■ **BLOCCO DI TESTO**
____

I ‘Leoni d’oro’ del festival è andato a Fears di Łukasz Ronduda e Łukasz Gutt, molto attuale e coraggioso nell’affrontare il tema della discriminazione verso gli omosessuali. Fears è ispirato alla vicenda reale dell’artista Daniel Rycharski, un omosessuale che vive in una piccola comunità rurale molto cattolica. Il film è particolarmente urticante per il pubblico polacco, in un paese che sta introducendo le cosiddette zone ‘libere da LGBT’ ovvero vietate ai gay. Un tema sollevato anche da Agnieszka Holland – che ha incentrato il suo più recente film, Ciarlatano, su un personaggio omosessuale – nel suo lungo discorso di ringraziamento per il premio ricevuto dalle mani di Krzysztof Zanussi.   

Il riconoscimento per la Miglior regia è andato a Łukasz Grzegorzek per My Wonderful Life, uno dei pochi titoli ambientati nella Polonia contemporanea, con la storia della ribellione di una professoressa di inglese che fuma spinelli e tradisce il marito, preside del liceo. Abbondano le ricostruzioni storiche tra riflessione, denuncia e nostalgia. Hyachinth (scritto da Marcin Ciastoń che ha vinto il premio per la sceneggiatura) di Piotr Domalewski è, ad esempio, un solido polar, distribuito da Netflix, su alcuni omicidi avvenuti negli anni ’80 nell’ambiente gay di Varsavia quando la legge perseguiva l’omosessualità in modo durissimo e venivano compiute retate continue. Il protagonista Tomasz Zietek è uno dei giovani attori da tenere d’occhio, visto anche in Leave no traces nel ruolo centrale del testimone, qui invece incarna un poliziotto figlio di papà che indagando nel mondo gay scopre pulsioni inconfessabili ma anche inconfessabili commistioni dei potenti di turno.

Autumn Girl con Maria Dębska (premio alla Migliore attrice) diretto da Katarzyna Klimkiewicz è quasi un musical sulla sexy star della tv anni ’60 Kalina Jedrusik, rimasta nella fantasia maschile come un simbolo di trasgressione e bellezza alla Brigitte Bardot. Prime Time di Jakub Piątek, che ha consegnato a Andrzej Kłak il premio come miglior attore non protagonista, è un’opera prima sul sequestro di due ostaggi in uno studio televisivo durante il capodanno del 1999, anche questo targato Netflix, con protagonista il giovane interprete di Corpus Christi Bartosz Bielenia, attore più che emergente. O ancora The Getaway King di Mateusz Rakowicz sulle vorticose avventure anche galanti di un ladro gentiluomo nella Polonia popolare, quando le merci scarseggiavano, che sembra neanche tanto sottilmente contestare il consumismo contemporaneo.

____

■ **ELENCO DATI**
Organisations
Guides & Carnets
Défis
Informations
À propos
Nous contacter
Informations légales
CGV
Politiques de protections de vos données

____

■ **ISTRUZIONI DEL COMPITO**
Restituisci alla lettera il passo del testo sui premi del festival del cinema polacco che va da "I ‘Leoni d’oro’" fino a "di Krzysztof Zanussi." compreso. Le righe sono materiale a sé, distinto dal testo.

■ **SPAZIO RISPOSTA**
I ‘Leoni d’oro’ del festival è andato a Fears di Łukasz Ronduda e Łukasz Gutt, molto attuale e coraggioso nell’affrontare il tema della discriminazione verso gli omosessuali. Fears è ispirato alla vicenda reale dell’artista Daniel Rycharski, un omosessuale che vive in una piccola comunità rurale molto cattolica. Il film è particolarmente urticante per il pubblico polacco, in un paese che sta introducendo le cosiddette zone ‘libere da LGBT’ ovvero vietate ai gay. Un tema sollevato anche da Agnieszka Holland – che ha incentrato il suo più recente film, Ciarlatano, su un personaggio omosessuale – nel suo lungo discorso di ringraziamento per il premio ricevuto dalle mani di Krzysztof Zanussi.